McCain recalled also that shortly after his own election to Congress in 1982, Udall took him under his wing. "I intend to wage this campaign and to govern this country in a way that they would be proud of me," he said of Goldwater and Udall.

And yet, he said, there are important differences to be settled in the fall on issues such as energy, the housing crisis, health care, the struggle with terrorists, and Medicare and other federal spending programs.

"It is more than appropriate, it is necessary that even in times of crisis, we fight among ourselves for the things we believe in," McCain said. "It is not just our right, but our civic and moral obligation."

"Let us exercise our responsibilities as free people. But let us remember we are not enemies," he added.

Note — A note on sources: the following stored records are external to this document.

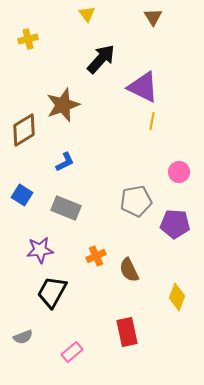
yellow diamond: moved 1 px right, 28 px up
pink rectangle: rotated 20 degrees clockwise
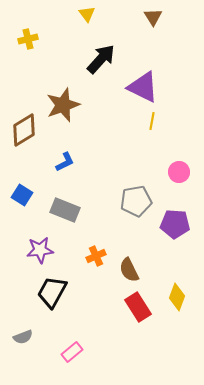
gray rectangle: moved 1 px left, 2 px down
red rectangle: moved 11 px right, 25 px up; rotated 20 degrees counterclockwise
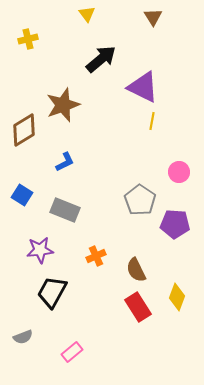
black arrow: rotated 8 degrees clockwise
gray pentagon: moved 4 px right, 1 px up; rotated 28 degrees counterclockwise
brown semicircle: moved 7 px right
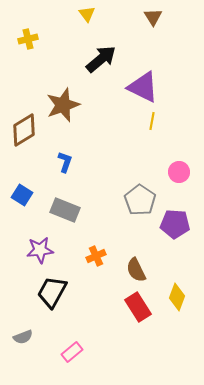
blue L-shape: rotated 45 degrees counterclockwise
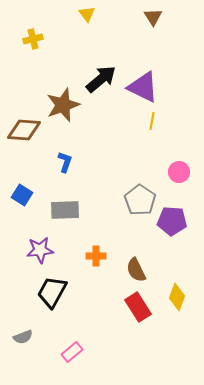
yellow cross: moved 5 px right
black arrow: moved 20 px down
brown diamond: rotated 36 degrees clockwise
gray rectangle: rotated 24 degrees counterclockwise
purple pentagon: moved 3 px left, 3 px up
orange cross: rotated 24 degrees clockwise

McCain also said that if elected, he would attempt to govern in the same spirit, and sharpened that theme in a news conference shortly after his speech.

"I have a record unmatched by either Senator Hillary (Rodham) Clinton or Senator (Barack) Obama of reaching across the aisle," he said. He said his record demonstrates "the environment for working together is clearly there."

McCain wrapped up the Republican nomination a month ago, and his weeklong trip down a sort of personal memory lane marked a new phase in his campaign.

In a series of speeches that recalled his education at the Naval Academy, his time spent as a prisoner of war in Vietnam and his post-war military career, he repeatedly urged Americans to support a cause bigger than themselves.

The speeches touched only glancingly on issues likely to dominate the campaign, including the war in Iraq, which he supports, and the economy.

That will begin to change in the coming weeks, aides say, as McCain begins laying out a series of domestic proposals on taxes, health care, trade and other topics.